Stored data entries

#####

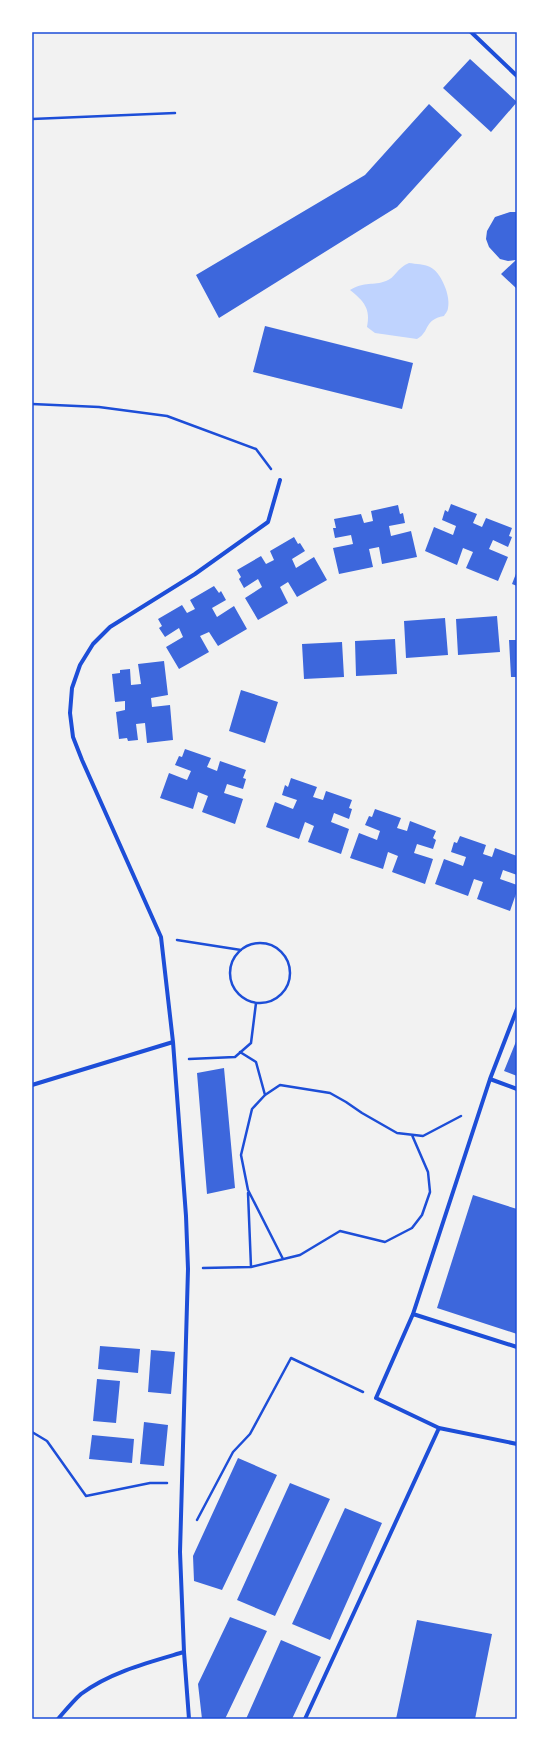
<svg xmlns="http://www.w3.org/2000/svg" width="549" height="1751" viewBox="0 0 549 1751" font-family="Georgia,serif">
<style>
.water{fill:#bfd3fe}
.building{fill:#3d67dc}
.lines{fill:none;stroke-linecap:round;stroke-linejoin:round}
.path{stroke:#1d4ed8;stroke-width:2.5}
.minor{stroke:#1d4ed8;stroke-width:4}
.neatline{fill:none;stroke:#1d4ed8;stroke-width:1.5}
</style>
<rect width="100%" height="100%" fill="#f2f2f2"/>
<path class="water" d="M409,263C416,264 424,264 430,267C441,272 451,296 448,308C448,311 445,314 444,316C423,320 431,331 417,339L375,333L367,327C371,309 364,301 350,290C365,281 373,286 386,281C395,278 397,268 409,263Z"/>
<path class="building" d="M470,59L517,102L491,132L443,88Z
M429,104L462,135L397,207L219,318L196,275L365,175Z
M510,212H517V289L501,274L516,260L508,261L500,259L489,247L486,239L487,231L495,217Z
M265,326L413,363L402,409L253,372Z
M451,504L477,514L473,523L482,527L486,518L512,528L509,536L512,537L508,547L493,540L489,549L508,557L498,581L466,568L473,552L463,548L457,565L425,551L434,527L453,535L456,526L442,520L445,510L448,512Z
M398,505L400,514L403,513L405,523L389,526L391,536L411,531L417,557L382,564L379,547L369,549L373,567L339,574L333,548L353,544L351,535L335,538L333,528H336L334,519L361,514L364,523L373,521L371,511Z
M294,537L298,544L300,543L305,551L292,559L296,568L314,557L327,580L297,597L288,582L280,587L288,603L258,620L245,598L262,587L258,579L244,588L239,579L241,577L237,570L261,556L266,564L274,560L270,551Z
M517,571V586L512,584Z
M214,586L219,593L221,591L226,600L212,608L217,617L234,606L247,629L218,646L209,632L200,636L209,652L179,669L166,647L183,637L179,628L165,637L159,628L162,626L158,619L182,605L187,613L195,609L190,600Z
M497,616L500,652L458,655L456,619Z
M445,618L448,655L406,658L404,621Z
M395,639L397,674L356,676L355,641Z
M509,640H517V677H511Z
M342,642L344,677L304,679L302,644Z
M164,661L168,695L151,698L152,707L170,705L173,740L147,743L145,723L136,724L138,740L128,741L127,738L119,739L116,712L125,710V701L115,702L112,674L120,673V670L130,669L131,685L141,684L138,664Z
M241,690L278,702L265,743L229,731Z
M185,749L211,758L207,767L217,771L220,761L246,770L243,778L246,779L243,789L227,784L224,793L243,799L235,824L202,812L208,796L198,792L193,809L160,798L169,773L187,780L191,771L175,765L179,756L182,757Z
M291,778L317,787L313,797L323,800L326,791L352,800L349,808L352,809L349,819L334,813L331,822L349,829L341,854L308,842L314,826L305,822L299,839L266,827L275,802L293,809L297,800L282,795L285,785L288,787Z
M375,809L401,818L397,828L407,831L410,821L436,831L433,838L436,840L433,849L417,844L414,853L433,859L425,884L392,872L398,856L388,852L383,869L350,858L359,833L377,840L380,831L365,825L369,816L372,817Z
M460,836L486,845L483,854L492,857L495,848L517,856V875L503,870L500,879L517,885V891L510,911L477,899L483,882L474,879L468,896L435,884L444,859L463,866L466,857L451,852L454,842L457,843Z
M517,1039V1076L504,1071Z
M224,1068L235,1188L207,1194L197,1073Z
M473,1195L517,1209V1334L437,1308Z
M100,1346L140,1349L138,1373L98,1369Z
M151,1350L175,1352L171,1394L148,1392Z
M97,1379L120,1381L116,1423L93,1421Z
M144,1422L168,1425L164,1466L140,1464Z
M92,1435L134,1439L132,1463L89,1459Z
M238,1458L277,1475L222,1590L194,1581L193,1556Z
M290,1483L330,1499L275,1616L237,1600Z
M345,1508L382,1523L330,1640L292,1624Z
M230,1617L267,1631L225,1719H202L198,1684Z
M417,1620L492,1634L475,1719H396Z
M281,1640L321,1657L292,1719H246Z"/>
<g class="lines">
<path class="path" d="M32,119L175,113
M32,404L99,407L167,416L256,449L271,469
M177,940L241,950
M230 973a30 30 0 1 1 60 0a30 30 0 1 1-60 0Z
M240,1052L256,1062L265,1095
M189,1059L235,1057L251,1043L256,1003
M248,1193L251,1267
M283,1259L248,1190L241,1155L252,1109L265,1095L280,1085L330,1093L346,1102L362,1113L397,1133L423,1136L461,1116
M203,1268L251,1267L300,1255L340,1231L385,1242L412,1228L422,1215L430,1192L428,1172L412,1135
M32,1432L47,1441L86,1496L150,1483H167
M197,1520L233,1452L250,1434L291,1358L363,1392"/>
<path class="minor" d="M471,32L517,76
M517,1009L490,1079L413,1314L376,1398L439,1428L517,1444
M490,1079L517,1089
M32,1085L173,1042
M413,1314L517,1347
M58,1719C65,1711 73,1701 81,1694C110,1672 150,1662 184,1652
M189,1719L184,1652L180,1552L188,1269L186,1216L173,1042L161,937L82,760L73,737L70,713L72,688L80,665L93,644L110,627L195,574L268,522L280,480
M305,1719L439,1428"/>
</g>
<rect width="549" height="1751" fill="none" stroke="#ffffff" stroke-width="66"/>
<rect x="33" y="33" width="483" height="1685" class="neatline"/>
</svg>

#####

§ **Exercise prompt**
Every line of the data above that contains the word "lines" should be counted; please give the total alone.

§ **Result of the exercise**
2